According to a new survey released by PricewaterhouseCoopers Health Research Institute (HRI), the new health insurance marketplaces created by the Affordable Care Act are already giving insurers and tech companies alike an opportunity for innovation.
The success of the new healthcare law hinges upon consumers between the ages of 18 and 35 – the so-called young invincibles, who use relatively few medical services. Out of the target goal of 7 million in 2014, the federal government hopes to enroll 2.7 million young adults through the health insurance marketplaces when they open on Oct. 1.
The survey, released in mid-September, found that 25 percent of insurers offering plans on the state-run marketplaces are entering the individual market for the first time, a sign that competition may be fierce (and premium prices low). But even those who have long-standing histories in the industry are tapping into new ways to attract that younger, healthier, insurance-buying population.
The HRI survey reported that almost 90 percent of those surveyed between the ages of 18 and 24 said they would use social media tools for "health-related activities." As such, insurers are going mobile in order to target this group. HRI Managing Director Ceci Connolly compared insurers' new move to mobile applications to the rise of online banking. "No one goes to a teller anymore," she points out. "All sorts of customers are now demanding the same sort of speed and convenience in the health industry."
"They want to be able to e-mail their doctor and look up information right at their finger tips," she adds.
Connolly suggests that this trend will continue. "Consumers like comparison tools,"she says, but they also want to be able to access all of their healthcare information in the same place. In 2012, Aetna released CarePass, a tool that brings together 25 of its mobile health partners so that consumers may do just that. Since it launched, the app has been downloaded more than 100 million times. Another application pushed by Aetna, iTriage, allows consumers to find doctors; it's open to the public, but Aetna members can use it to find a doctor within their own networks.

Recorded data |
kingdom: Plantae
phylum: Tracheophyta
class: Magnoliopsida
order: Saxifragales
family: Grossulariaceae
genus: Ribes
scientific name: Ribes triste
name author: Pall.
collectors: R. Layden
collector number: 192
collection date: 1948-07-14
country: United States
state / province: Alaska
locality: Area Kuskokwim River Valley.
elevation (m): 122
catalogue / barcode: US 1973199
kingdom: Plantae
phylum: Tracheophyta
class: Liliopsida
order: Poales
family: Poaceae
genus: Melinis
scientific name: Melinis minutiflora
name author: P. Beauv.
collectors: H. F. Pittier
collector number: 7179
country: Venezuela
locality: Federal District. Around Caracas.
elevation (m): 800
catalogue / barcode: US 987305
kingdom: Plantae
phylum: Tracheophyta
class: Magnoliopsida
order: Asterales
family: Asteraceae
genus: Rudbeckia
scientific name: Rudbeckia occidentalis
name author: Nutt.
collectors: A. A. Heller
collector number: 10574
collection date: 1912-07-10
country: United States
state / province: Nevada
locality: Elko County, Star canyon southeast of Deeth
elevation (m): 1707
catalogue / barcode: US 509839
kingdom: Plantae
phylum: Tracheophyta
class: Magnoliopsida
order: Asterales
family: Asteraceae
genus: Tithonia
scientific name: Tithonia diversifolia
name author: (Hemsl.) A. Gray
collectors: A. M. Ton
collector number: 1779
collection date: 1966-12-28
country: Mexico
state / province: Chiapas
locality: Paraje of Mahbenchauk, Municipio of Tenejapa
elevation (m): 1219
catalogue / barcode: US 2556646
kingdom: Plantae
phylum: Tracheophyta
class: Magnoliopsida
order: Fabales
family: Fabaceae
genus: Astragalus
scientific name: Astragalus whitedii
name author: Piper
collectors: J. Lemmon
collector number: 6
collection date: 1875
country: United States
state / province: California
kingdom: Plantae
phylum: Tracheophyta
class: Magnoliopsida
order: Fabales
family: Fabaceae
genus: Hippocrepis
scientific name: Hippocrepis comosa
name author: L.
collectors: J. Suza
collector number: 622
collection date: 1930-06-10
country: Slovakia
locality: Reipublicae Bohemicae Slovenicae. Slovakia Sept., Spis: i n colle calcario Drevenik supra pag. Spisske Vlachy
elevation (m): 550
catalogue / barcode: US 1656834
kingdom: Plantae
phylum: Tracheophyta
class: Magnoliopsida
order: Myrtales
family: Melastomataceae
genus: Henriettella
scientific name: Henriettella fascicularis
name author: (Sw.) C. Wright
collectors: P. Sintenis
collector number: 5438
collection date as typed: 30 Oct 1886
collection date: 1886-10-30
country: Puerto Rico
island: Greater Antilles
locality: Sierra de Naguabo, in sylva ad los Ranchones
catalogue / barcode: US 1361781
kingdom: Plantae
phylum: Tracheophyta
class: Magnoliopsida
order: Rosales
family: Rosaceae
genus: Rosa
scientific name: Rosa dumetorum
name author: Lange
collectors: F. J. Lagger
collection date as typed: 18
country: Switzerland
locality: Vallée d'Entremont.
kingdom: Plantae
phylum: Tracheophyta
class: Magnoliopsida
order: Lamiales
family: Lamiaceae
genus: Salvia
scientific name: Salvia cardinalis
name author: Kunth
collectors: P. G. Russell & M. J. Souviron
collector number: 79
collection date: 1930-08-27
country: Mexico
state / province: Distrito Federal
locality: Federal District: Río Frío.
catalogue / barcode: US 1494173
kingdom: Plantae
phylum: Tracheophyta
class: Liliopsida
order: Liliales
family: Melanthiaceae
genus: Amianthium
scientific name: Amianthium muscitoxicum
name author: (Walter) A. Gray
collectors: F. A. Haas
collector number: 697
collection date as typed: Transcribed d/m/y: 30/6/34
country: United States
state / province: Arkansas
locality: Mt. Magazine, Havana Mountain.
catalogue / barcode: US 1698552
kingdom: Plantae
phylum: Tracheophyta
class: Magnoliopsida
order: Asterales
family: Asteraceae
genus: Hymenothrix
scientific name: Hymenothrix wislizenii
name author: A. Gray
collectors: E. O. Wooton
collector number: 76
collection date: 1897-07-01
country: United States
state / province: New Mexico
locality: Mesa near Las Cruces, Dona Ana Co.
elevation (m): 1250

List of tasks |
1) List every quoted statement that the health insurance article attributes to Ceci Connolly.
2) Write the next paragraph of the health insurance article, picking up after its last sentence.
The data above has no connection to the health insurance article.

Task-by-task results |
1)
- "No one goes to a teller anymore."
- "All sorts of customers are now demanding the same sort of speed and convenience in the health industry."
- "They want to be able to e-mail their doctor and look up information right at their finger tips."
- "Consumers like comparison tools."

2)
The insurance start-up company, Oscar, has hired tech professionals from Microsoft, Tumblr, and the gaming company Vostu Ltd. to deliver a user-friendly experience when buying insurance. The company will sell plans on the New York exchange in 2014. "Members will be able to log into a personalized online account, type in their symptoms, click a button to speak directly with a doctor, and find in-person providers who are recommended by condition and cost," according to the PwC report.
Some insurance companies have tried more traditional routes. The Blue Cross Blue Shield Association, for example, has partnered with Walgreens to reach potential enrollees as they shop in any of the drug store's 8,000 outlets nationwide.
The survey points out that insurers will have to adjust to more than just a tech-savvy consumer base. The Young Invincibles tend to be a more positive, more environmentally-conscious generation, focusing on "wellness" as opposed to "medical care." Things such as "tangible rewards" like advertising free teeth-whitening with a dentist visit could push young enrollees to keep up with their health care. Other programs, like HumanVitality, encourage consumers to perform healthy behaviors in exchange for "Vitality Bucks" that can be used to shop for products on their website.
Though many providers will sell insurance both on and off the exchange, consumers must beware that in order to offer lower premiums, insurers have also reduced plan network sizes. The survey claims that Preferred Provider Organization (PPO) plans will limit in-network providers and may not include expensive hospitals or providers within exchange plans. For that reason, it is important for consumers to not only evaluate the price of a plan, but to also check with their providers to make sure they will still be in-network.